Collected data
· · · · ·

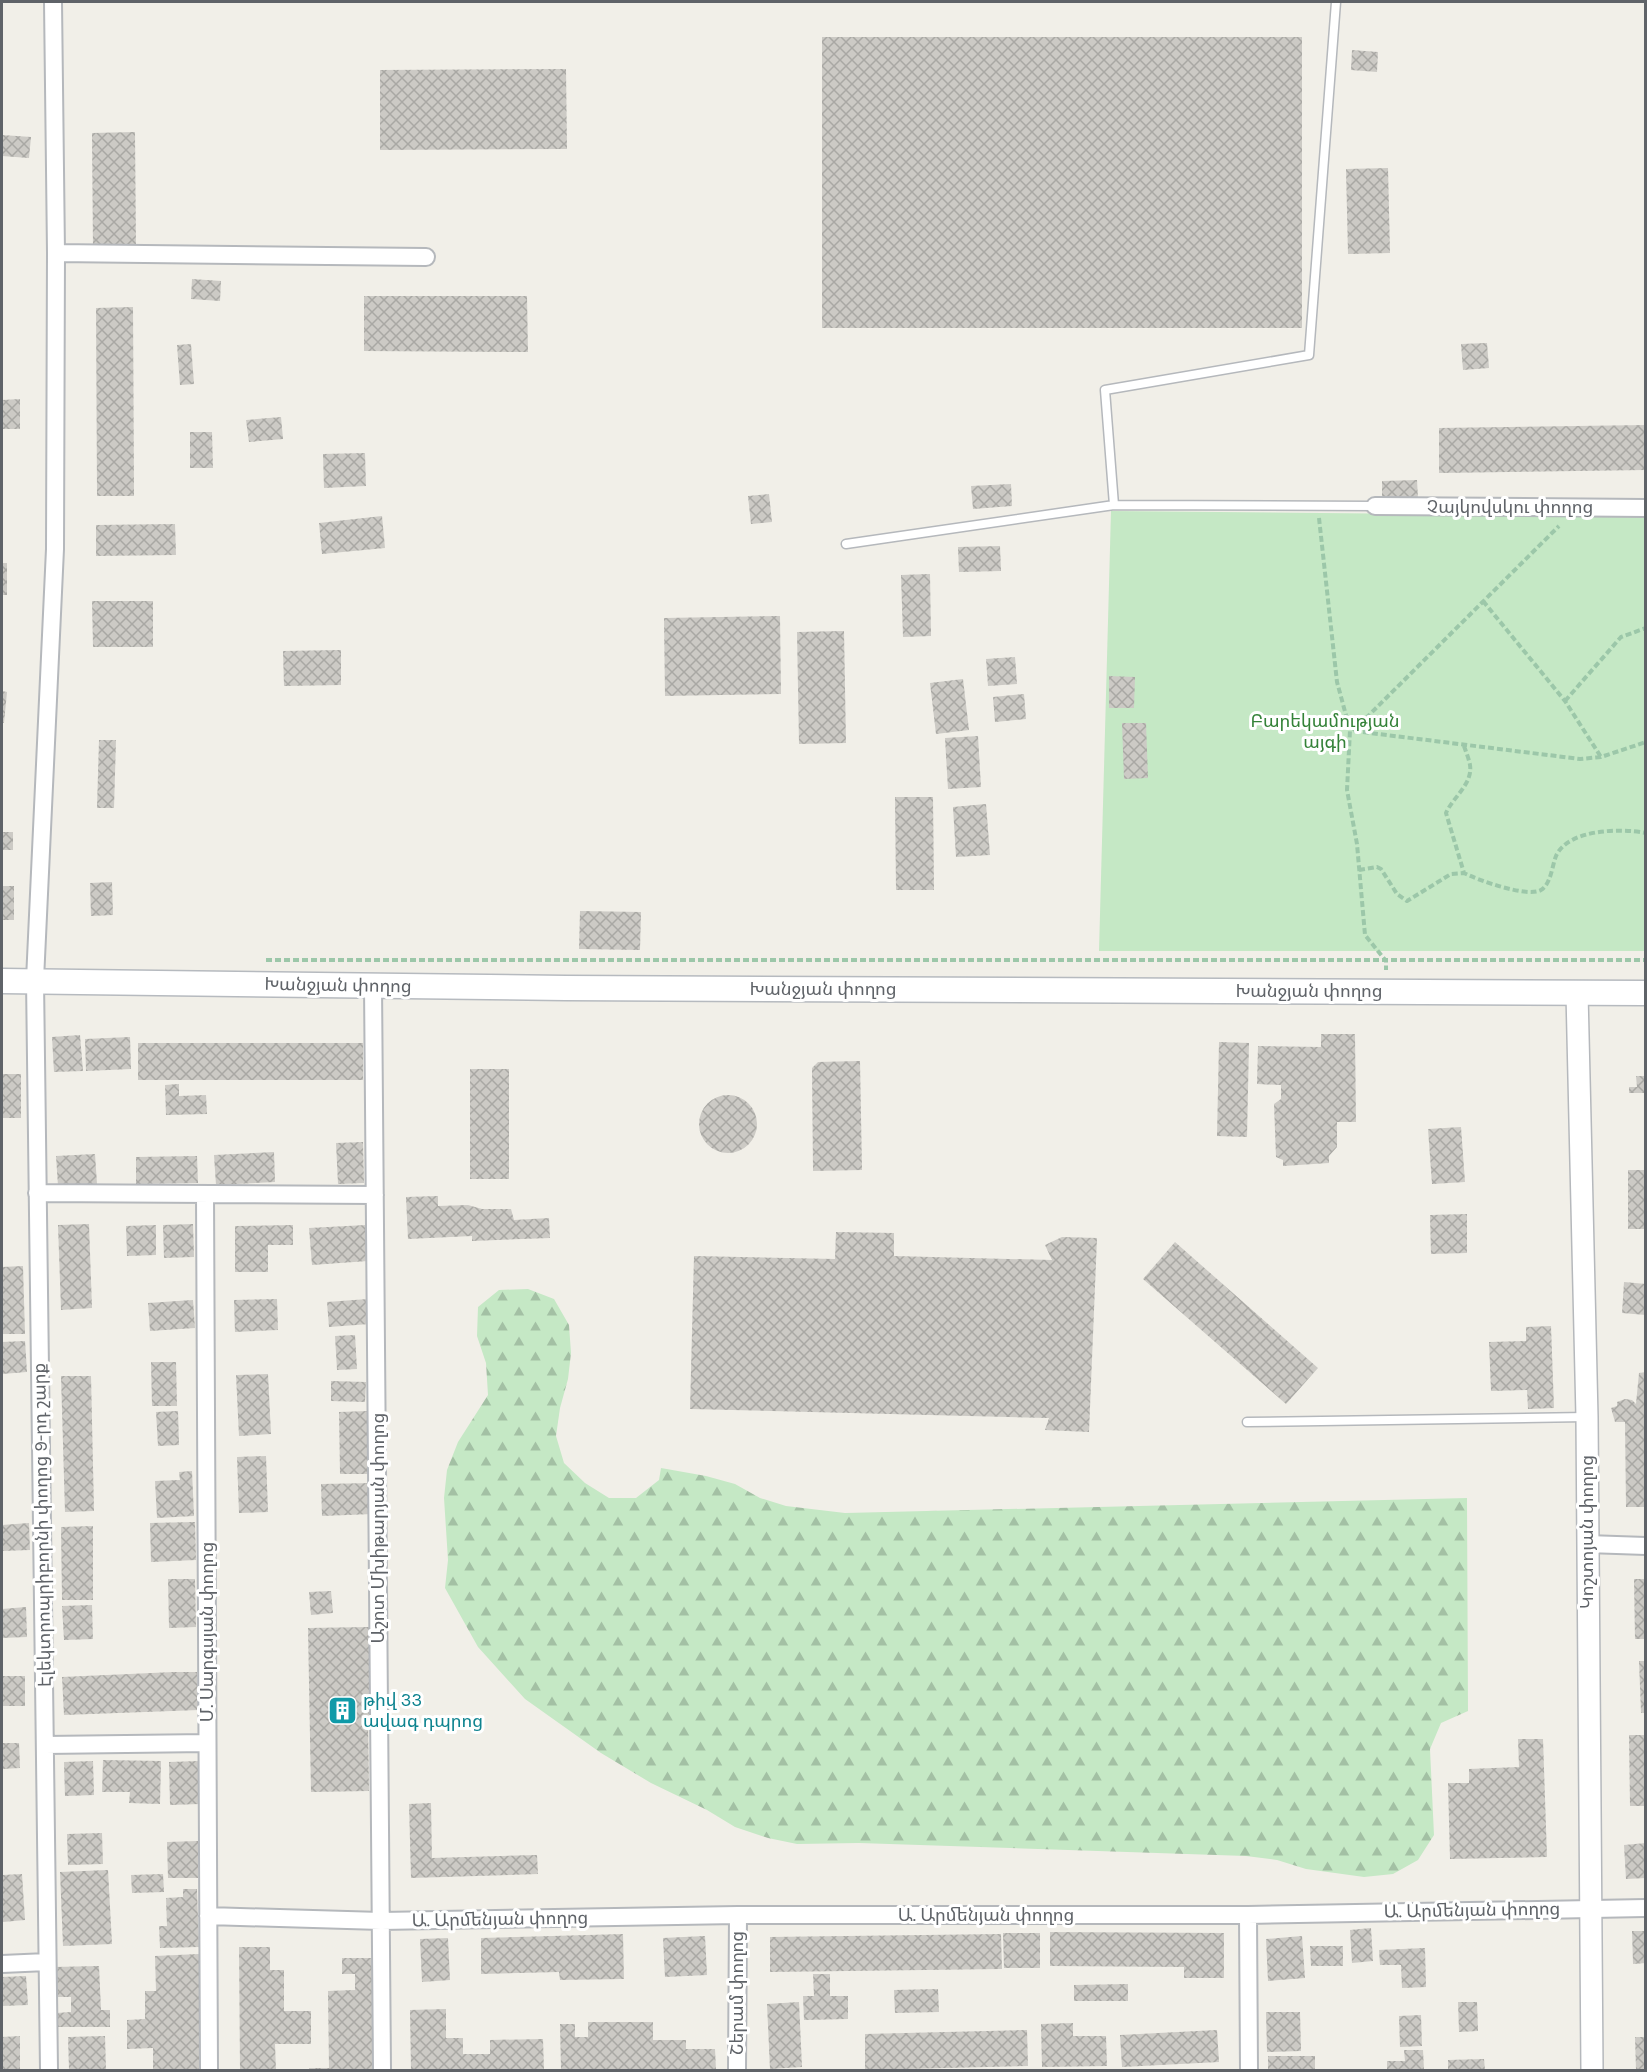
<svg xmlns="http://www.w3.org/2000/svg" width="1647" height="2072" font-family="Karla,'Noto Sans Armenian',sans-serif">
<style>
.green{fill:#c5e8c5}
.forest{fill:url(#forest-firs)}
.building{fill:url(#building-cross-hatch)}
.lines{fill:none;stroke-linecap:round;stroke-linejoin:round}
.service-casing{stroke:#b5b8bc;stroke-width:11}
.minor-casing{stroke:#b5b8bc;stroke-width:20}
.tertiary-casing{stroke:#b5b8bc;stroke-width:24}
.secondary-casing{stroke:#b6babf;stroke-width:27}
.path{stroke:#9cc7a9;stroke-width:4;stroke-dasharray:6 3;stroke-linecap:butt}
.service{stroke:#fff;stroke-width:8}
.minor{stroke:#fff;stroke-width:16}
.tertiary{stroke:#fff;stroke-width:21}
.secondary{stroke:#fff;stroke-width:24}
.labels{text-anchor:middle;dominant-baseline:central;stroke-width:6;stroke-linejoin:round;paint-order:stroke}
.street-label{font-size:18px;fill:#5f6368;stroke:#fff}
.park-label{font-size:18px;fill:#348238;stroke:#fff}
.culture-label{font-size:18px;fill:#0d838f;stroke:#fff;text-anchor:start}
</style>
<defs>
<pattern id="forest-firs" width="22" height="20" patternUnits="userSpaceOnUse" patternTransform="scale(1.5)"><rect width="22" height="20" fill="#c5e8c5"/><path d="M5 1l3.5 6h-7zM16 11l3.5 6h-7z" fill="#a3c0a4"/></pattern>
<pattern id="building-cross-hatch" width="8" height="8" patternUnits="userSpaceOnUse" patternTransform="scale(1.5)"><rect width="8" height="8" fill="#cccac5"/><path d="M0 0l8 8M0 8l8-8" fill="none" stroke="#a9a8a4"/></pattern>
</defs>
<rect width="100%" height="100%" fill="#f1efe8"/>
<path class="green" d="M1111 511 1645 516V951H1099Z"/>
<path class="forest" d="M528 1289 554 1299 569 1325 571 1353 568 1379 560 1408 556 1436 564 1463 585 1483 609 1498H636L659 1480 661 1468 706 1476 735 1484 760 1498 786 1506 845 1513 1467 1498 1468 1711 1441 1723 1430 1749 1434 1835 1418 1860 1393 1874 1364 1877 1306 1869 1277 1860 1246 1856 859 1843 797 1844 768 1838 735 1827 707 1810 651 1783 601 1753 525 1699 478 1647 445 1588 448 1560 444 1498 447 1470 458 1442 488 1395 486 1363 477 1336 478 1307 499 1290Z"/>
<path class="building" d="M822 37H1302V328H822Z
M1352 50 1378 52 1377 72 1351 70Z
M566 69 567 149 380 150V70Z
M135 132 136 252H93L92 133Z
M2 135 31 137 29 158 2 156Z
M1388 168 1390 253 1348 254 1346 169Z
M192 279 221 281 220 301 191 299Z
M364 296H527L528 352 364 351Z
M133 307 134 496H97L96 308Z
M1487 343 1489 368 1463 370 1461 344Z
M191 344 194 384 180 385 177 345Z
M20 399V429H2V400Z
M281 417 283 439 249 442 246 420Z
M1646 425V470L1439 473V428Z
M190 432H212L213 468H190Z
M365 453 366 486 324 488 323 454Z
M1417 480 1418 499 1382 500V481Z
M1011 484 1012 506 973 509 971 486Z
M769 494 772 522 751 524 748 496Z
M382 516 385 548 322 554 319 523Z
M175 524 176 555 96 556V525Z
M1000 546 1001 571 959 572 958 547Z
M2 563H7V595H2Z
M930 574 931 636 903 637 901 575Z
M92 601H153V647H93Z
M780 616 781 694 665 696 664 618Z
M844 631 846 743 799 744 797 632Z
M341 650V685L284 686 283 651Z
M1015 657 1017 684 988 686 986 659Z
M1109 676 1135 677 1134 708H1109Z
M963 679 969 730 936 734 930 683Z
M2 691 7 692 4 723H2Z
M1024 694 1026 719 995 722 993 697Z
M1122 723H1146L1148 778 1124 779Z
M978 736 981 787 948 789 945 738Z
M99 740H116L114 808H97Z
M895 797H933L934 890H896Z
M986 804 990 855 956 857 953 807Z
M2 832H13V850H2Z
M112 882 113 915 91 916 90 883Z
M2 886H14V920H2Z
M580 911 641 912 640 950 579 949Z
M1321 1034H1355L1356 1122H1337V1147L1329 1156V1163L1283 1166V1160L1276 1157 1274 1104 1281 1099V1085L1257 1084 1258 1046 1321 1047Z
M80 1035 83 1071 54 1072 52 1037Z
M130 1037 131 1069 86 1071 85 1039Z
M1219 1042 1249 1043 1247 1137 1217 1136Z
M138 1043H363V1080H138Z
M860 1061 862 1170 813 1171 812 1068 818 1062Z
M470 1069H509V1179H470Z
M2 1074H21V1118H2Z
M1636 1076H1646V1093H1629V1087H1637Z
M179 1084V1096L206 1095 207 1114 166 1115 165 1085Z
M699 1124a29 29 0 1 1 58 0a29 29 0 1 1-58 0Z
M1461 1127 1465 1182 1432 1184 1428 1129Z
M363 1142 364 1183 338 1184 336 1143Z
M274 1152 275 1182 216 1185 214 1155Z
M95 1154 97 1184 58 1186 56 1156Z
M197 1156 198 1183 136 1184V1157Z
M1628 1170H1646V1229H1628Z
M438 1196V1206L468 1205 482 1209H511L514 1220 549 1218 550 1238 472 1241V1236L408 1239 406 1197Z
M1467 1214V1253L1431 1254 1430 1215Z
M89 1224 92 1308 61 1310 58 1225Z
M193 1224 194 1257 164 1258 163 1225Z
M156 1225V1255L127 1256 126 1226Z
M293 1225V1245H268V1272H235V1226Z
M366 1225 368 1261 312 1265 309 1228Z
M836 1232 894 1233V1256L1052 1260 1045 1245 1062 1237 1097 1238 1089 1432 1045 1430 1049 1418 690 1409 694 1256 835 1259Z
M1175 1242 1318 1368 1286 1404 1143 1279Z
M23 1266 25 1334H2V1267Z
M1624 1282 1646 1284V1315L1622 1313Z
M277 1299 278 1330 235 1332 234 1300Z
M368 1299 370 1324 329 1327 327 1302Z
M193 1300 195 1328 150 1331 148 1303Z
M1551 1326 1554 1408 1528 1409 1527 1390 1491 1391 1489 1342 1526 1341V1327Z
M355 1335 357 1369 337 1370 335 1336Z
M25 1341 27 1372 2 1374V1342Z
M151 1362H176L177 1406H152Z
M1646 1372V1507H1626L1625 1422H1615L1611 1408 1617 1406V1402L1625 1399 1632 1400 1636 1404 1639 1373Z
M268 1374 271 1434 239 1436 236 1375Z
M61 1376H91L94 1511 65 1512Z
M331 1381 366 1382 365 1402 331 1401Z
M178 1411 179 1445 158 1446 156 1412Z
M368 1411 369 1474H340L339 1412Z
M266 1456 268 1512 239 1513 237 1457Z
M192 1471 194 1516 157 1518 155 1481 180 1480 179 1472Z
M372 1483 373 1514 322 1516 321 1484Z
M195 1522 196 1560 151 1562 150 1523Z
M29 1523 30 1550 2 1551V1525Z
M93 1526V1600H62L61 1527Z
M168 1579H195L196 1627 169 1628Z
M1634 1579H1646V1639H1635Z
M331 1591 333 1613 311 1615 309 1592Z
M92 1605 93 1639 64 1640 62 1606Z
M26 1607 27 1637 2 1638V1609Z
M369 1627 370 1707 378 1713 368 1720 369 1791 311 1792 308 1628Z
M1639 1661H1646V1713H1641Z
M174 1672H197L199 1710 64 1715 62 1677Z
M2 1676H25V1706H2Z
M1629 1735H1646V1806H1630Z
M1518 1739H1543L1547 1857 1450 1859 1448 1783H1469V1769L1519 1767Z
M2 1743H19L20 1768 2 1769Z
M103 1760 161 1761 160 1804 129 1803 130 1792H102Z
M93 1761 94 1795 65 1796 64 1762Z
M199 1761 200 1804 170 1805 169 1762Z
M431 1803 432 1858 537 1855 538 1874 411 1878 409 1804Z
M102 1833 103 1864 68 1865 67 1834Z
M198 1841V1878H168L167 1842Z
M1646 1843V1878L1626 1879 1624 1845Z
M108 1870 112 1944 63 1946 60 1872Z
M22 1874 25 1920 3 1922 2 1875Z
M163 1874 164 1892 132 1893 131 1875Z
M183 1889H197L199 1947 160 1948 159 1926H167L166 1898 183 1897Z
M1371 1928 1373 1961 1352 1963 1350 1930Z
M1632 1931H1646V1963L1633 1964Z
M1050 1932 1224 1933V1978H1184V1967L1050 1966Z
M1003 1933H1040V1968H1004Z
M623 1934 624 1979 560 1980 559 1972 481 1974V1938Z
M1001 1934 1002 1969 770 1972V1937Z
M705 1936 707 1975 665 1977 663 1938Z
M1302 1936 1305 1978 1268 1981 1266 1939Z
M448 1938 450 1980 422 1982 420 1939Z
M1310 1946H1343V1966H1311Z
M239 1947H270V1970H284V2011H311V2044H275L276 2070H240Z
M1425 1948 1426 1987 1402 1988 1401 1965H1380L1379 1950Z
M199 1954 200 2070H153V2048L127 2049V2020L145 2019V1991H156L155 1956Z
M342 1958H372V2070H309V2068H329L328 1991 355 1990V1974H342Z
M99 1966 101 2010H110V2027H56V2013L71 2012V1997H55L54 1967Z
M813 1974H830V1996H848V2019L804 2020 803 1996H814Z
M26 1976 28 2005 2 2006V1977Z
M1128 1984V2001H1074V1985Z
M938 1989 939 2012 895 2013 894 1990Z
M799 2002 802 2067 770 2069 767 2004Z
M1458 2002H1477L1478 2031 1459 2032Z
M446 2009V2038H463V2054H490V2040L543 2039 544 2070H411L410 2010Z
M1266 2012H1300L1301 2051 1267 2052Z
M1421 2015 1422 2046 1400 2047 1399 2016Z
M588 2022H653V2040H686V2049H715L716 2070H561L560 2024H575V2037H588Z
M1073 2023V2036H1106L1107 2066 1042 2067 1041 2024Z
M1027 2030 1028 2066 865 2070V2034Z
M1217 2030 1219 2062 1122 2067 1120 2035Z
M20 2036V2070H2V2037Z
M105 2036 106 2070H69L68 2037Z
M1635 2037H1646V2070H1636Z
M1404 2050H1423L1424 2070H1387V2061H1405Z
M1268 2056H1315V2070H1268Z
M1484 2059 1485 2070H1448V2060Z"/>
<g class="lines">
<defs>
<path id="service" d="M1336 2 1309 355 1105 390 1114 505 1375 506
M846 544 1114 505
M1247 1422 1586 1417"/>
<path id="minor" d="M56 253 426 257
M1375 506 1646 508
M373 985 382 2070
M37 1193 375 1195
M205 1194 209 2070
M1587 1544 1646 1546
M45 1745 207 1743
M1248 1915 1249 2070
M208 1916 381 1921 738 1915H1248L1646 1908
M2 1964 47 1962
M49 2070 35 980 55 549 56 253 53 2
M737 2070 738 1915"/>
<path id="tertiary" d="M1577 993 1587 1417 1592 2070"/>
<path id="secondary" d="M2 981 566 988 1646 993"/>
</defs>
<use href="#service" class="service-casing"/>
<use href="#minor" class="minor-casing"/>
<use href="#tertiary" class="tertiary-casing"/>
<use href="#secondary" class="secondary-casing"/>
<path class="path" d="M1319 518 1337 682 1350 730 1347 790 1357 844 1365 935 1386 961V970
M1483 601 1565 701 1601 757
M1565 701 1621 637 1646 628
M1353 731 1559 526
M1354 731 1580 759 1601 757 1646 742
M1464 746C1466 752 1469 759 1470 765 1473 784 1453 797 1446 813L1464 873C1478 880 1527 898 1541 890 1551 884 1552 866 1556 856 1568 829 1620 828 1646 833
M1359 870 1377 867 1381 869 1397 894 1407 901 1451 874 1464 873
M266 960H1646"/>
<use href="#service" class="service"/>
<use href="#minor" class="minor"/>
<use href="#tertiary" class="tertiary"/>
<use href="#secondary" class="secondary"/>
</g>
<defs>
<symbol id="building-square" viewBox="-11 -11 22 22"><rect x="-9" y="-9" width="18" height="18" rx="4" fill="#0f9aa8" stroke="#fff"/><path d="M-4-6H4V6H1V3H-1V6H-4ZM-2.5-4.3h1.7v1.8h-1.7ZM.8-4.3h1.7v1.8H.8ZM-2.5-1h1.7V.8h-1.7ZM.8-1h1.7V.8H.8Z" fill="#fff"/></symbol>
</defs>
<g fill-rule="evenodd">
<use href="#building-square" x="326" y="1694" width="33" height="33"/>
</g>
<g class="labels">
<g class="street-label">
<text x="1510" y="507">Չայկովսկու փողոց</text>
<text transform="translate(338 985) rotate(1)">Խանջյան փողոց</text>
<text x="823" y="989">Խանջյան փողոց</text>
<text x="1309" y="991">Խանջյան փողոց</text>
<text transform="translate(42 1525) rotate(-91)">Էլեկտրոպրիբորնի փողոց 9-րդ շարք</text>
<text transform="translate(378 1528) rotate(-90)">Աշոտ Մխիթարյան փողոց</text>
<text transform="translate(1587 1532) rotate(-90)">Կոշտոյան փողոց</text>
<text transform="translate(207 1632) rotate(-90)">Մ. Սարգսյան փողոց</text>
<text transform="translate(1472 1910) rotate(-1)">Ա. Արմենյան փողոց</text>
<text x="986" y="1915">Ա. Արմենյան փողոց</text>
<text transform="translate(500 1919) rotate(-1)">Ա. Արմենյան փողոց</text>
<text transform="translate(737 1993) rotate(-90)">Շերամ փողոց</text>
</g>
<g class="park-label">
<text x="1325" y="721">Բարեկամության<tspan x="1325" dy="21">այգի</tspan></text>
</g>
<g class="culture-label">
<text x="363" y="1700">թիվ 33<tspan x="363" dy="21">ավագ դպրոց</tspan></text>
</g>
</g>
<rect width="1647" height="2072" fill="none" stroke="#5f6368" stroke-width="6"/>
</svg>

· · · · ·

# Problem description:
Look above for the line holding "M364 296H527L528 352 364 351Z". Print it and every line after it, exactly, through the line holding "M23 1266 25 1334H2V1267Z".

# Answer for the task:
M364 296H527L528 352 364 351Z
M133 307 134 496H97L96 308Z
M1487 343 1489 368 1463 370 1461 344Z
M191 344 194 384 180 385 177 345Z
M20 399V429H2V400Z
M281 417 283 439 249 442 246 420Z
M1646 425V470L1439 473V428Z
M190 432H212L213 468H190Z
M365 453 366 486 324 488 323 454Z
M1417 480 1418 499 1382 500V481Z
M1011 484 1012 506 973 509 971 486Z
M769 494 772 522 751 524 748 496Z
M382 516 385 548 322 554 319 523Z
M175 524 176 555 96 556V525Z
M1000 546 1001 571 959 572 958 547Z
M2 563H7V595H2Z
M930 574 931 636 903 637 901 575Z
M92 601H153V647H93Z
M780 616 781 694 665 696 664 618Z
M844 631 846 743 799 744 797 632Z
M341 650V685L284 686 283 651Z
M1015 657 1017 684 988 686 986 659Z
M1109 676 1135 677 1134 708H1109Z
M963 679 969 730 936 734 930 683Z
M2 691 7 692 4 723H2Z
M1024 694 1026 719 995 722 993 697Z
M1122 723H1146L1148 778 1124 779Z
M978 736 981 787 948 789 945 738Z
M99 740H116L114 808H97Z
M895 797H933L934 890H896Z
M986 804 990 855 956 857 953 807Z
M2 832H13V850H2Z
M112 882 113 915 91 916 90 883Z
M2 886H14V920H2Z
M580 911 641 912 640 950 579 949Z
M1321 1034H1355L1356 1122H1337V1147L1329 1156V1163L1283 1166V1160L1276 1157 1274 1104 1281 1099V1085L1257 1084 1258 1046 1321 1047Z
M80 1035 83 1071 54 1072 52 1037Z
M130 1037 131 1069 86 1071 85 1039Z
M1219 1042 1249 1043 1247 1137 1217 1136Z
M138 1043H363V1080H138Z
M860 1061 862 1170 813 1171 812 1068 818 1062Z
M470 1069H509V1179H470Z
M2 1074H21V1118H2Z
M1636 1076H1646V1093H1629V1087H1637Z
M179 1084V1096L206 1095 207 1114 166 1115 165 1085Z
M699 1124a29 29 0 1 1 58 0a29 29 0 1 1-58 0Z
M1461 1127 1465 1182 1432 1184 1428 1129Z
M363 1142 364 1183 338 1184 336 1143Z
M274 1152 275 1182 216 1185 214 1155Z
M95 1154 97 1184 58 1186 56 1156Z
M197 1156 198 1183 136 1184V1157Z
M1628 1170H1646V1229H1628Z
M438 1196V1206L468 1205 482 1209H511L514 1220 549 1218 550 1238 472 1241V1236L408 1239 406 1197Z
M1467 1214V1253L1431 1254 1430 1215Z
M89 1224 92 1308 61 1310 58 1225Z
M193 1224 194 1257 164 1258 163 1225Z
M156 1225V1255L127 1256 126 1226Z
M293 1225V1245H268V1272H235V1226Z
M366 1225 368 1261 312 1265 309 1228Z
M836 1232 894 1233V1256L1052 1260 1045 1245 1062 1237 1097 1238 1089 1432 1045 1430 1049 1418 690 1409 694 1256 835 1259Z
M1175 1242 1318 1368 1286 1404 1143 1279Z
M23 1266 25 1334H2V1267Z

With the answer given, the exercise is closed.